__Potongan Dokumen__:
::::::::::
Kala itu PSM baru setahun dipegang Bosowa Corp. sebagai sponsor utama, menggantikan Reza Ali. Kebijakan pengurangan dana oleh manajemen tak hanya membuat PSM gagal ikut Liga Champions Asia, tapi juga menunggak gaji pemain beberapa bulan.
PSSI turun tangan. PSM “dipaksa” tetap tampil. Akibatnya, PSM “setengah hati” dengan menurunkan tim kelas duanya di event itu. Alhasil, PSM jadi juru kunci Grup F di bawah Krung Thai Bank (Thailand), Hoang Anh Gia Lai (Vietnam), dan Dalian Shide (Cina).
Di Bawah Panji Bosowa
Seiring keluarnya kebijakan bahwa klub tak lagi disuntik dana APBD untuk tata kelola klub yang lebih baik, PSSI mempersyaratkan agar klub peserta Liga Super Indonesia 2008 harus berbadan hukum Perseroan Terbatas (PT). Aturan itu mendorong PSM per 2008 membentuk (PT).
Mengutip Antara, 27 Januari 2008, pembahasannya digodok sebuah forum bernama “Tim Lima” yang berisi sejumlah pengusaha dan pejabat daerah. Mulanya ada tiga opsi untuk pengelola PSM, yakni perusahaan daerah, yayasan, atau PT.
::::::::::
__Materi yang Disediakan__:
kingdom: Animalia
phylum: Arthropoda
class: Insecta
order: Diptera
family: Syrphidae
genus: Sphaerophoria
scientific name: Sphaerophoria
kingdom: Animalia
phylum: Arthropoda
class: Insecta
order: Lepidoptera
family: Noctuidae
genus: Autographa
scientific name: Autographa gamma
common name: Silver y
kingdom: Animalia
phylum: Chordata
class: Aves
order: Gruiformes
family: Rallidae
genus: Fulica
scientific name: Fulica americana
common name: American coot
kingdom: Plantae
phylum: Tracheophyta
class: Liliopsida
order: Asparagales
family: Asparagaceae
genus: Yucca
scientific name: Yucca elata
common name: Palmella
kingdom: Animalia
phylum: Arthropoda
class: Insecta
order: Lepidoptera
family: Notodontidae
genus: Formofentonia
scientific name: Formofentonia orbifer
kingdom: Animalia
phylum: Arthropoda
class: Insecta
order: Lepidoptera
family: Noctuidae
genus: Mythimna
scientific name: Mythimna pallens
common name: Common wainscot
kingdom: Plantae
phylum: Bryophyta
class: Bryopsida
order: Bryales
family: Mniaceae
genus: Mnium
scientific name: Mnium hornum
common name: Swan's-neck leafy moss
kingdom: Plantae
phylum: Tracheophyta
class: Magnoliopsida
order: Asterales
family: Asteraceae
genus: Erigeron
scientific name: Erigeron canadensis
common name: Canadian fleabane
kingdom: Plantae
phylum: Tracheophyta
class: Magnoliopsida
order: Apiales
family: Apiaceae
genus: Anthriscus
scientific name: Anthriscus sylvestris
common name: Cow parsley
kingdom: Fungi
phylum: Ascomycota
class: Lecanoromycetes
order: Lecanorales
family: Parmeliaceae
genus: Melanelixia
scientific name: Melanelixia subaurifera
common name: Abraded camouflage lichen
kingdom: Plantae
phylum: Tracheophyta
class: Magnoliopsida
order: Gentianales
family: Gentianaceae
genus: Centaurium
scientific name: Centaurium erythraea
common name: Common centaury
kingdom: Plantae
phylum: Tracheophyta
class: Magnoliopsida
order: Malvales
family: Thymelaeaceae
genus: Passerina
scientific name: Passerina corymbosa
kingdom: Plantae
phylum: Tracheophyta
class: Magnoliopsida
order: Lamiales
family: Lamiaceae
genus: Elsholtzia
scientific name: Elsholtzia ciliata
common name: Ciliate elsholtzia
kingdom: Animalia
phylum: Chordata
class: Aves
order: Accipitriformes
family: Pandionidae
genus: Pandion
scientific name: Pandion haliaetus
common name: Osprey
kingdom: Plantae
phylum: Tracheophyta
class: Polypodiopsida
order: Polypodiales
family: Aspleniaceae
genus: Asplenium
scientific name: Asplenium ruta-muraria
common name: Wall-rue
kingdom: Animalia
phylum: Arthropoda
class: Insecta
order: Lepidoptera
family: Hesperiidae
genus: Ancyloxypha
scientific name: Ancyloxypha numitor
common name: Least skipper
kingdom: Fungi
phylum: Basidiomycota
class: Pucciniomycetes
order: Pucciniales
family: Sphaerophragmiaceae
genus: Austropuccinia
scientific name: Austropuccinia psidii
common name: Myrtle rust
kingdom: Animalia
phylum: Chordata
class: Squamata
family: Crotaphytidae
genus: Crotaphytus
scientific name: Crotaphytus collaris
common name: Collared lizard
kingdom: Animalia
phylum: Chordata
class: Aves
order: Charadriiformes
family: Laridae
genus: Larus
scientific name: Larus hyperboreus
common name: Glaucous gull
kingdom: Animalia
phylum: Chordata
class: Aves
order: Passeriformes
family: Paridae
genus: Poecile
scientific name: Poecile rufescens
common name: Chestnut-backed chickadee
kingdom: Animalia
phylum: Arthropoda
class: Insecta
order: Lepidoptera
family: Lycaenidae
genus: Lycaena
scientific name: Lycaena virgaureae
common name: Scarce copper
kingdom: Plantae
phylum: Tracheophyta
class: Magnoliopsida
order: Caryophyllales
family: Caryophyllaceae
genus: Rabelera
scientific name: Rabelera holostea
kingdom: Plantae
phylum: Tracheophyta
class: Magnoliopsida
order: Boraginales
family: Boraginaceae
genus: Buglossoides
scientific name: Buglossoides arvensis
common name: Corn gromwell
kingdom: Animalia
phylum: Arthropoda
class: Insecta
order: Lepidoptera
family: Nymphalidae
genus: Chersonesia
::::::::::
__Tujuan__:
**1)** Cetak bagian dari potongan dokumen tentang PSM, mulai dari "Di Bawah Panji" dan berakhir pada "yayasan, atau PT.".
**2)** Dalam potongan dokumen tentang PSM, badan hukum apa yang disyaratkan PSSI bagi klub peserta Liga Super Indonesia 2008?

__Jawaban Latihan__:
**1)**
Di Bawah Panji Bosowa
Seiring keluarnya kebijakan bahwa klub tak lagi disuntik dana APBD untuk tata kelola klub yang lebih baik, PSSI mempersyaratkan agar klub peserta Liga Super Indonesia 2008 harus berbadan hukum Perseroan Terbatas (PT). Aturan itu mendorong PSM per 2008 membentuk (PT).
Mengutip Antara, 27 Januari 2008, pembahasannya digodok sebuah forum bernama “Tim Lima” yang berisi sejumlah pengusaha dan pejabat daerah. Mulanya ada tiga opsi untuk pengelola PSM, yakni perusahaan daerah, yayasan, atau PT.

**2)** Klub harus berbadan hukum Perseroan Terbatas (PT).